Almost everyone has a phone. Almost everyone has social media networks. And almost everyone uses it on a day-to-day basis. So, I’m sure you know what social media is, or have used social media networks many times before. YouTube, Twitter, WhatsApp, Facebook, Instagram, TikTok, and Snapchat to name a few. Knowing that so many of us (each of these had over 1000 million active users as of January 2022 according to Statista) use social media so often, would you really blindly continue this cycle without considering what social media could be doing to our personal wellbeing?


Of course, social media is considered a tool for socialising with family, friends and lovers. It’s even in the name: ‘social’ media! Many teens believe social media is extremely important for them to keep up with their friends on a daily basis, have meaningful conversations, and share key moments in their life. And it’s not just teens that believe social media’s an important social tool. According to a Gallup poll from May 2020, 53% of adults in the USA felt that social media was a very important way to keep in touch with people, especially during the COVID-19 pandemic. Thus, how can a source of communication also be a source of isolation?

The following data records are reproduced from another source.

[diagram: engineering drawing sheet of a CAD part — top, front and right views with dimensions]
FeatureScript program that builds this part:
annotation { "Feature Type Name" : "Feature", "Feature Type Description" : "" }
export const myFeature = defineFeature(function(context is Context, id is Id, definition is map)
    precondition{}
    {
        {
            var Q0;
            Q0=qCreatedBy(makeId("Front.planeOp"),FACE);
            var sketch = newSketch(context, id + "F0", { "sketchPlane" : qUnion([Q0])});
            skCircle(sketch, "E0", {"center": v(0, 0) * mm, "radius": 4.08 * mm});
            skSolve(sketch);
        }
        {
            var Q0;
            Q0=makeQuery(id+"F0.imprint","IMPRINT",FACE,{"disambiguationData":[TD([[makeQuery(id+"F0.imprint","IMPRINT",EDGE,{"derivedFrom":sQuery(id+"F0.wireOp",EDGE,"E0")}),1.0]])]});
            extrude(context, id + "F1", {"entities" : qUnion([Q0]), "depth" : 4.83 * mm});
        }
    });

Well, Sherry Turkle explores this in her book ‘Alone Together’, suggesting that people have a tendency to confuse social media usage with authentic communication. She explores how people generally act differently online and are less afraid to hurt others. Further, social anxiety – the fear of missing out – has led to teenagers spending too much time engaging with social media sites, causing detachment.


With social media, it is easier to hide behind a screen – it is easier to catfish, stalk, and bully others online. According to the i-Safe Foundation, over half of adolescents and teens have been bullied online, and about the same number have engaged in cyberbullying. Appalling, right?


Have you ever compared yourself to others you see online? They might seem to have perfect skin, or a nicer shaped nose, or a body shape that you wish for. Naturally, people tend to compare themselves, and their own lives, to online influencers. While you lay in bed, they’re on a beach in some tropical place. A study produced by King university showed that 87% of women and 65% of men compared themselves to images found on social media. Social comparison is awfully common.


Promoting body positivity combats these negative effects, e.g., the use of the tag #instagramvsreality. These tackle the prominent issue of body dysmorphia, predominantly caused by what we see online.


No doubt, social media is inescapable. Everyone has a tinge of that fear of missing out – a tinge of social anxiety. It’s perfectly normal in today’s society. But please be aware of the effects social media can have on your physical, mental, and social health and well-being. After all, you are using it pretty much every day, aren’t you?